The guidelines for ovarian cancer screening are not that clear. Present recommendations, includes transvaginal ultrasound and CA-125 measurements once or twice a year, starting from the age of 25 to 30 years with consideration of prophylactic oophorectomy after completion of childbearing or at age of 35 years 30. The impact of such screening is uncertain with the available evidence showing no definite advantage 31.

Understanding of the role of estrogens and progesterone in the genesis of breast cancer has led to development of preventive strategies in high risk population which vary from non-invasive chemoprevention with anti-estrogens to invasive prophylactic oophorectomy. Chemoprevention using selective estrogen receptor modulators has shown to decrease the incidence of estrogen-receptor positive tumors to a great extent but this benefit has to be weighed against the risk of exposing the subject to serious adverse effects like thrombo- embolism and endometrial cancer 32-35. It is also important to keep in mind the fact that most breast cancer associated with BRCA1 mutation are often estrogen receptor negative 36-37.

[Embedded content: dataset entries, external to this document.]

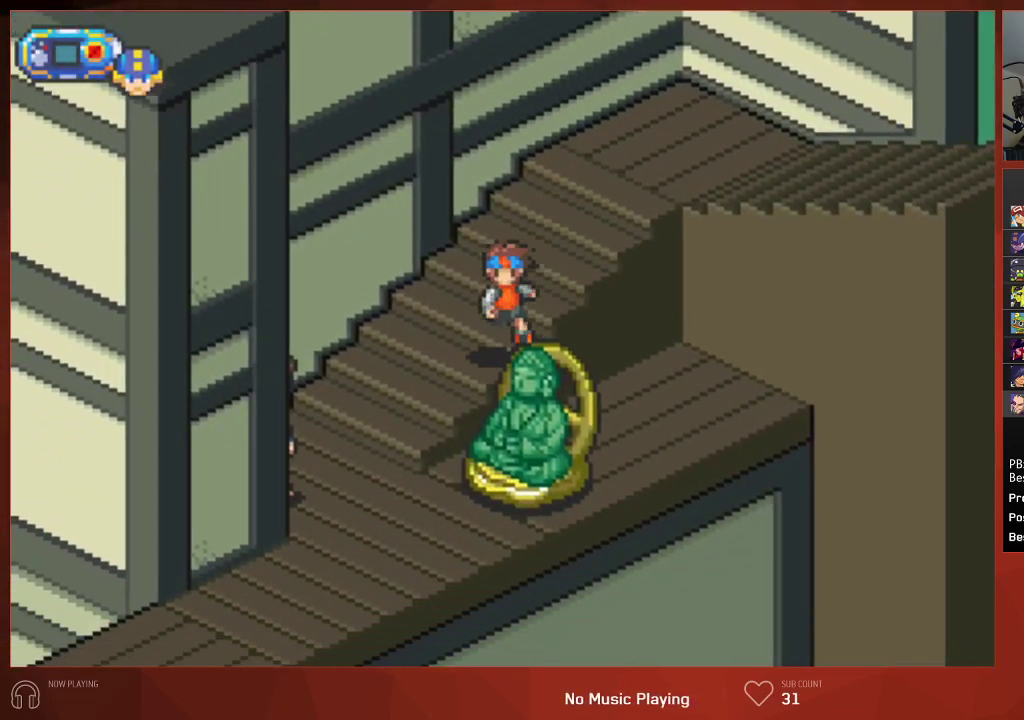
{"buttons": ["CIRCLE", "DPAD_DOWN", "DPAD_LEFT"], "left_stick": "center", "right_stick": "center", "events": [[367, "DPAD_LEFT", "down"]]}
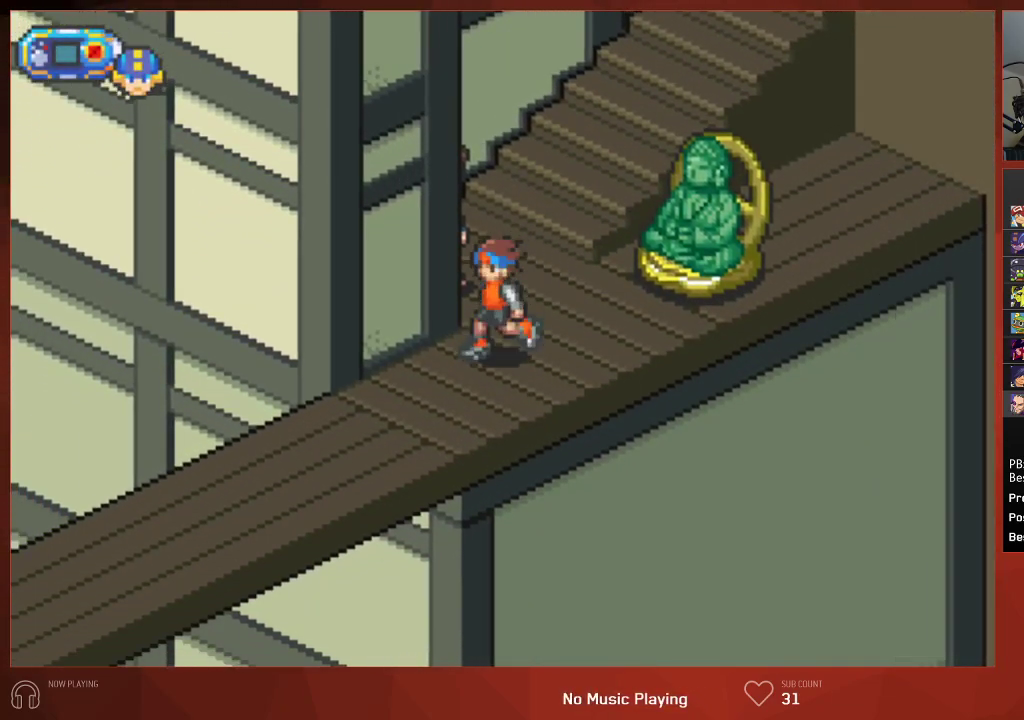
{"buttons": ["CIRCLE", "DPAD_DOWN", "DPAD_LEFT"], "left_stick": "center", "right_stick": "center", "events": []}
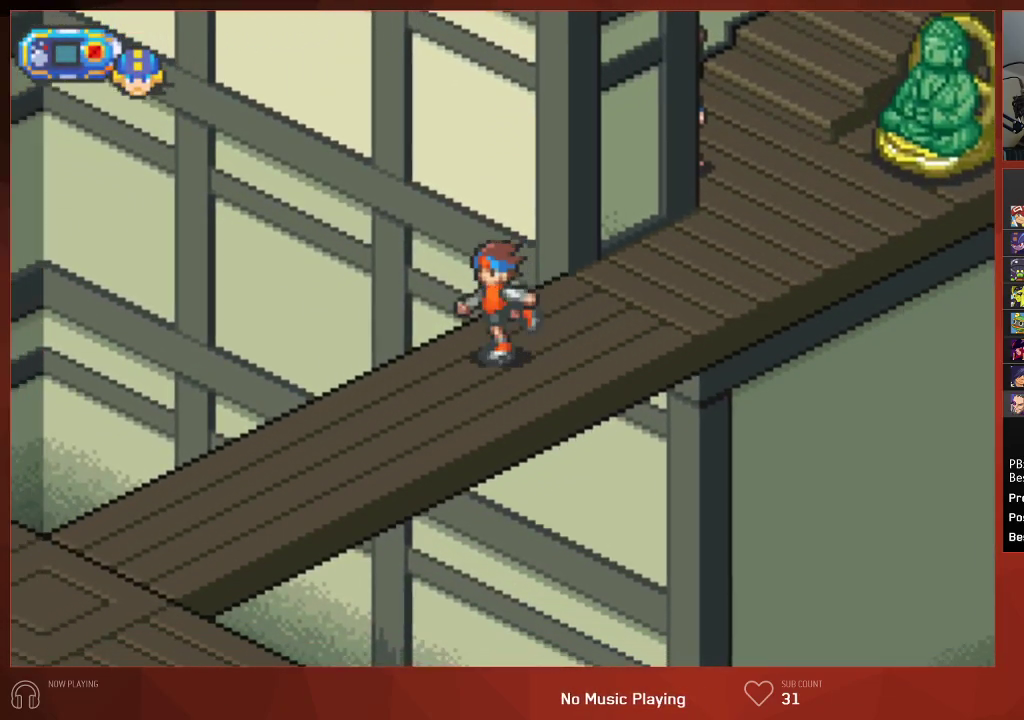
{"buttons": ["CIRCLE", "DPAD_DOWN", "DPAD_LEFT"], "left_stick": "center", "right_stick": "center", "events": []}
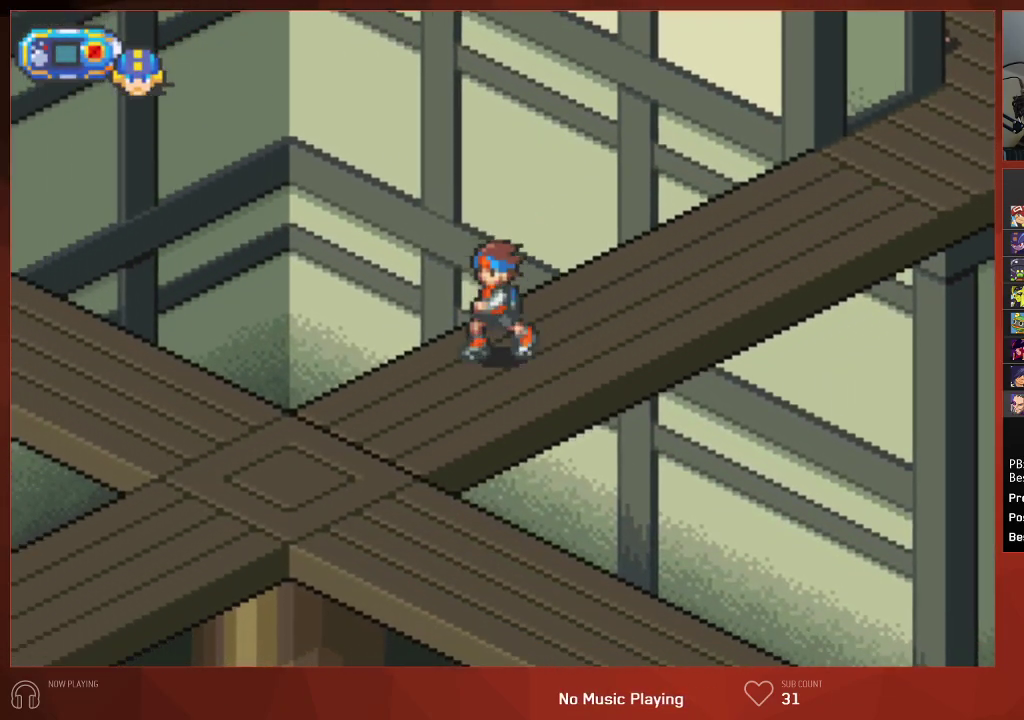
{"buttons": ["CIRCLE", "DPAD_DOWN", "DPAD_LEFT"], "left_stick": "center", "right_stick": "center", "events": []}
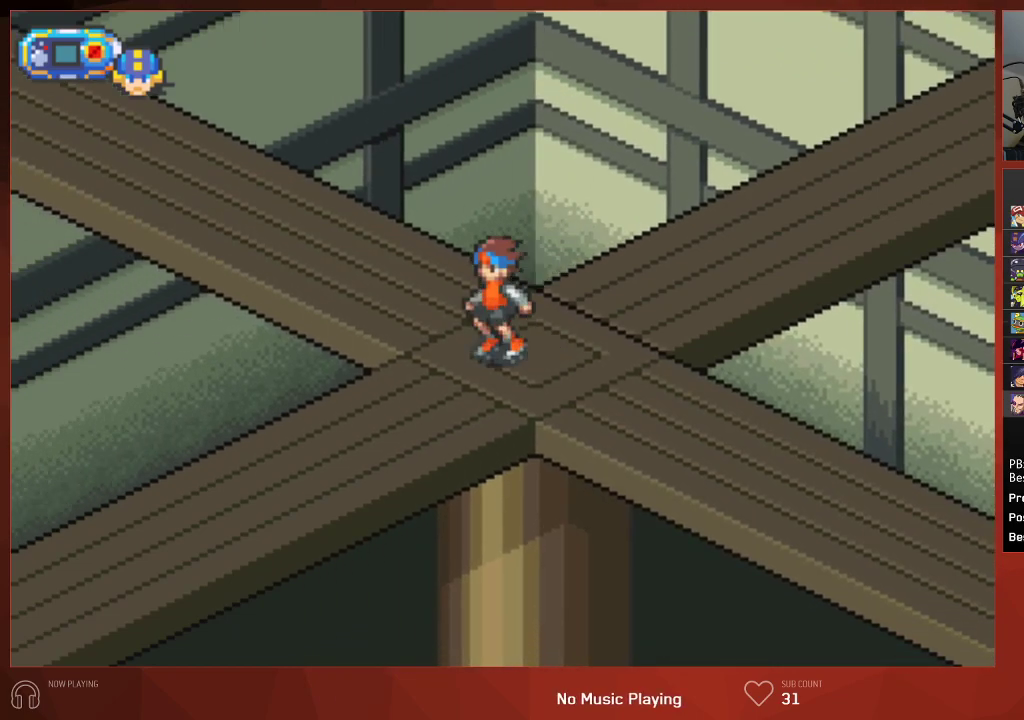
{"buttons": ["CIRCLE", "DPAD_DOWN", "DPAD_LEFT"], "left_stick": "center", "right_stick": "center", "events": []}
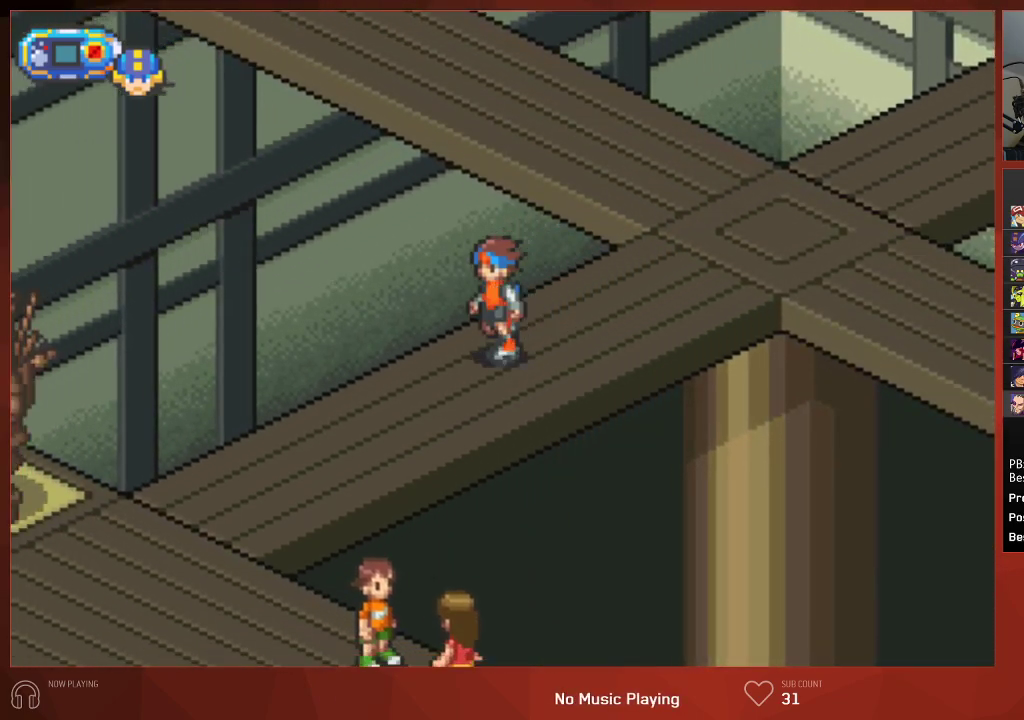
{"buttons": ["CIRCLE", "DPAD_DOWN", "DPAD_LEFT"], "left_stick": "center", "right_stick": "center", "events": []}
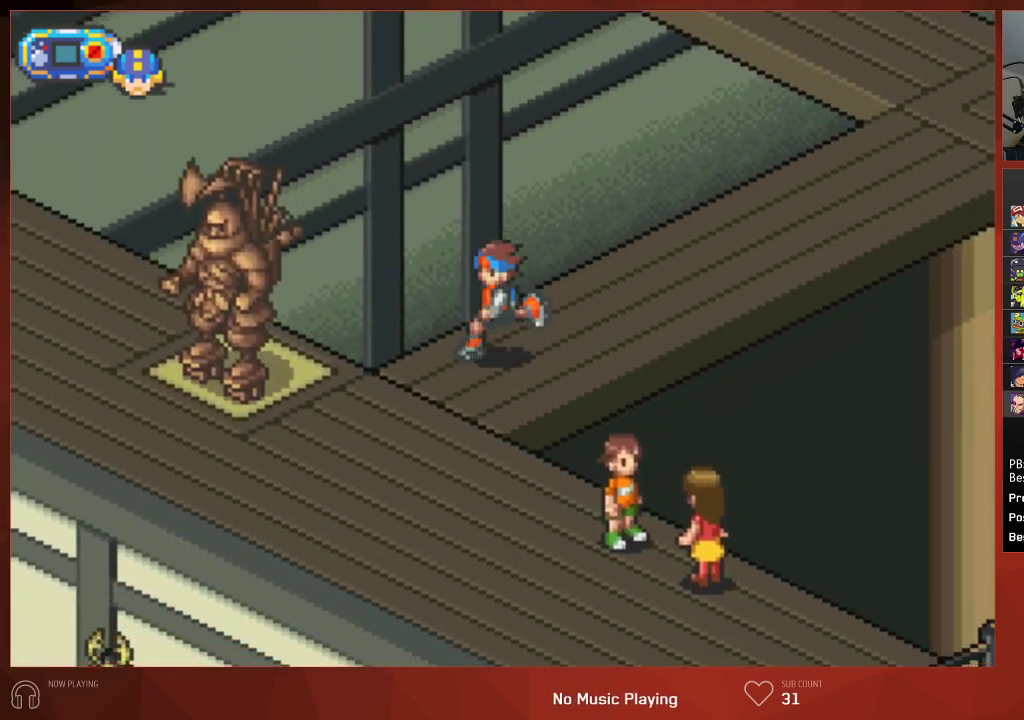
{"buttons": ["CIRCLE", "DPAD_LEFT"], "left_stick": "center", "right_stick": "center", "events": [[500, "DPAD_DOWN", "up"]]}
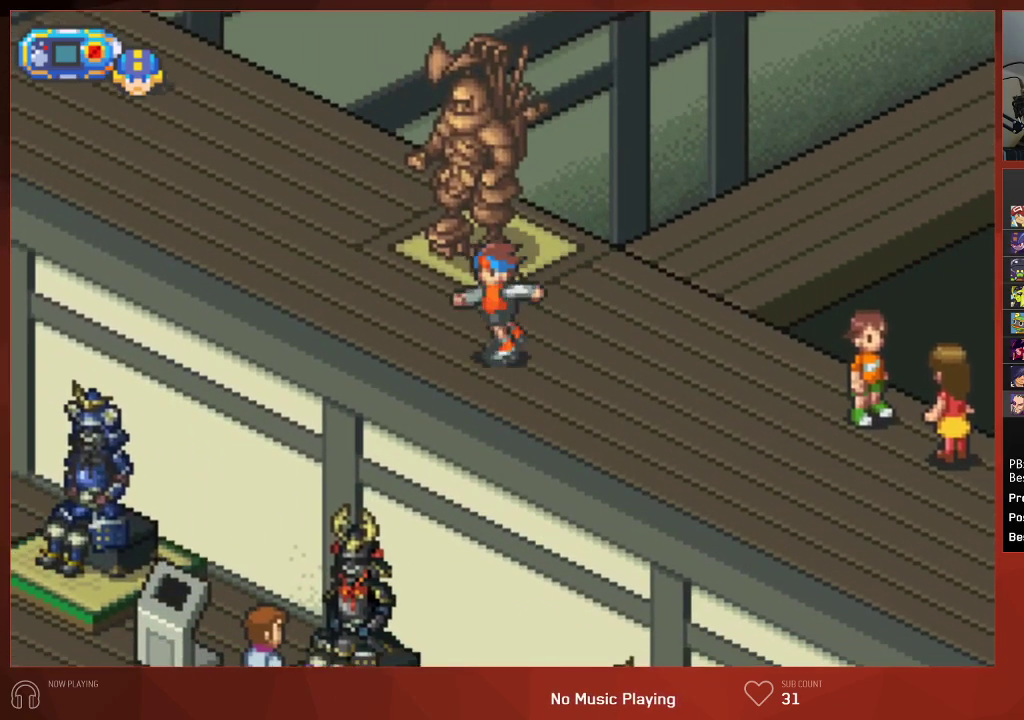
{"buttons": ["CIRCLE", "DPAD_UP", "DPAD_LEFT"], "left_stick": "center", "right_stick": "center", "events": [[17, "DPAD_UP", "down"]]}
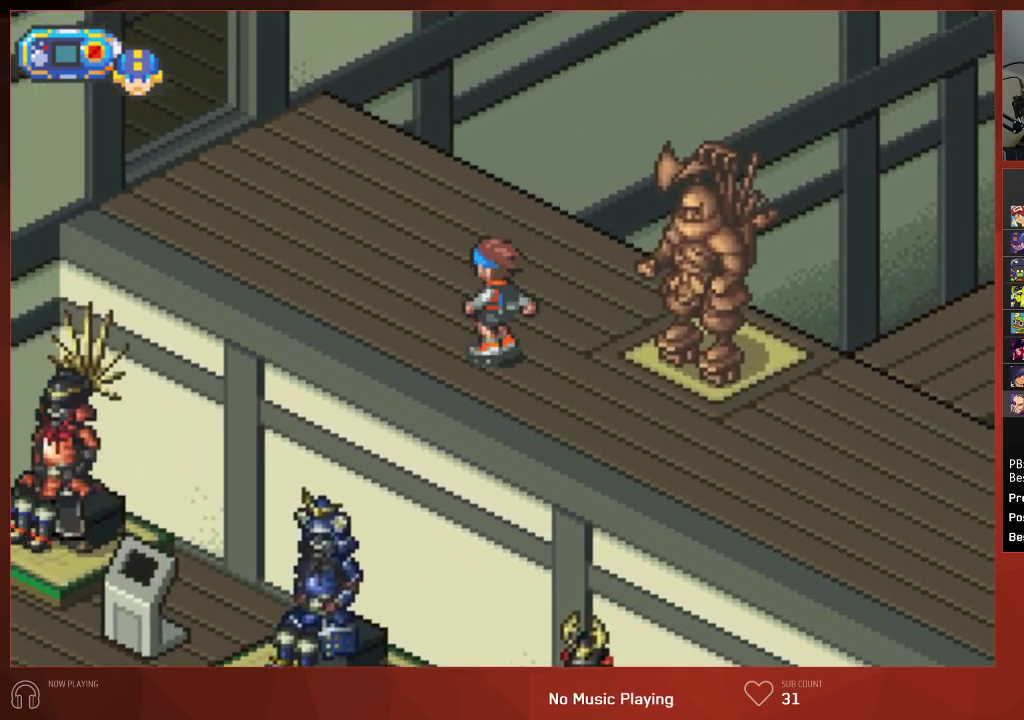
{"buttons": ["CIRCLE", "DPAD_UP", "DPAD_LEFT"], "left_stick": "center", "right_stick": "center", "events": []}
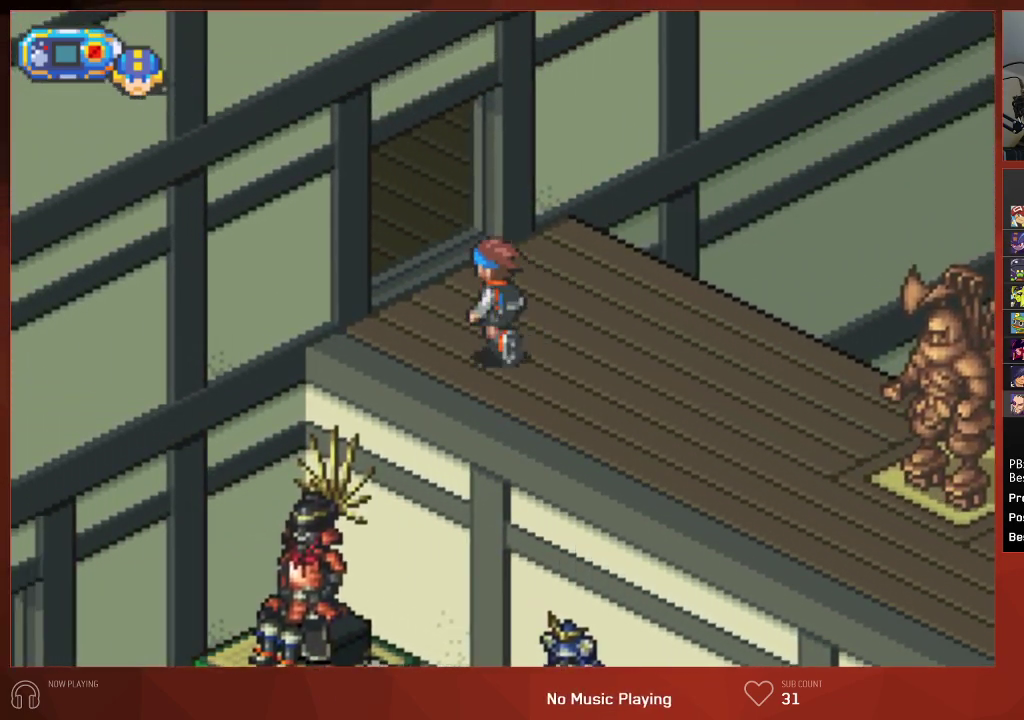
{"buttons": ["CIRCLE"], "left_stick": "center", "right_stick": "center", "events": [[83, "DPAD_LEFT", "up"], [367, "DPAD_UP", "up"]]}
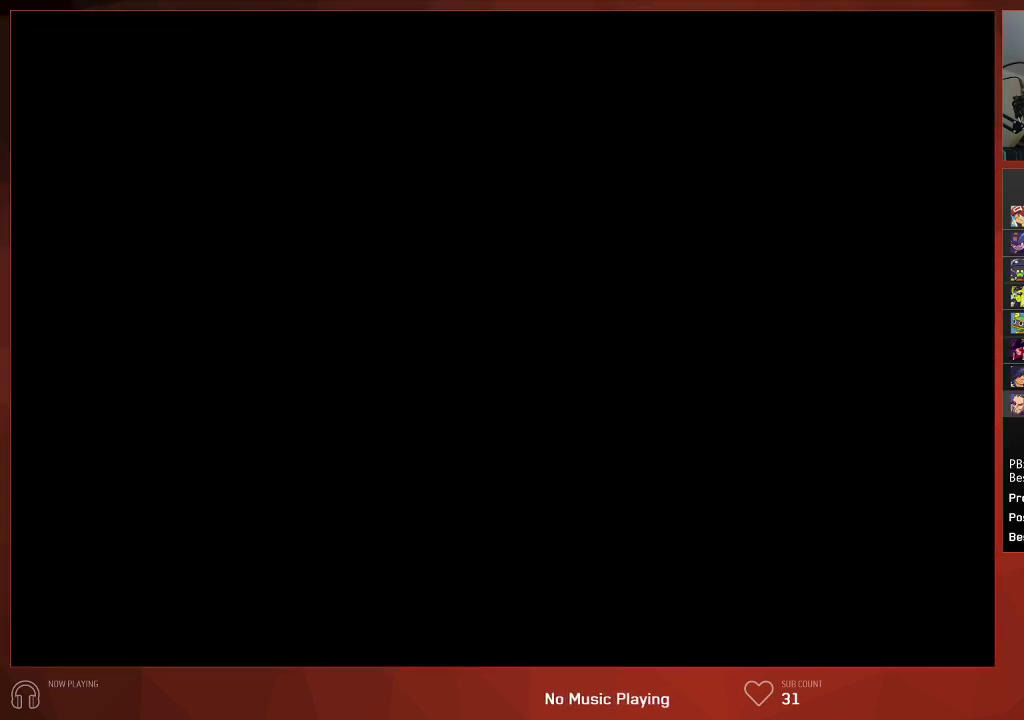
{"buttons": ["CIRCLE", "DPAD_LEFT"], "left_stick": "center", "right_stick": "center", "events": [[33, "DPAD_LEFT", "down"]]}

An alternative, yet a drastic method used to prevent breast cancer development is prophylactic surgical intervention. Prophylactic bilateral mastectomy with immediate reconstruction has been shown to reduce the risk for breast cancer by 85-100% as seen in four observational studies and a meta-analysis 38-41. The PROSE study, which evaluated 483 women with BRCA1 or BRCA2 mutation showed a 90% reduction in risk of breast cancer, which increased to 95% with prior or concurrent bilateral prophylactic oophorectomy40. Despite such high prevention rates, subjects are reluctant to undergo such treatment because of the very severity of the intervention involved. Subcutaneous mastectomy as against total mastectomy is another option as cosmesis is a major concern, especially for younger women. It involves leaving residual tissue immediately beneath the nipple and areola, making further reconstruction easier and cosmetically more satisfying 42-44. Prophylactic oophorectomy reduces the risk of ovarian cancer by 85-100% and that of breast cancer by 53-68%. The risk reduction is greater in BRCA-1 carriers45. It is important to discuss these treatment and prophylaxis options with all high risk patients who can then take an informed decision in their best interest.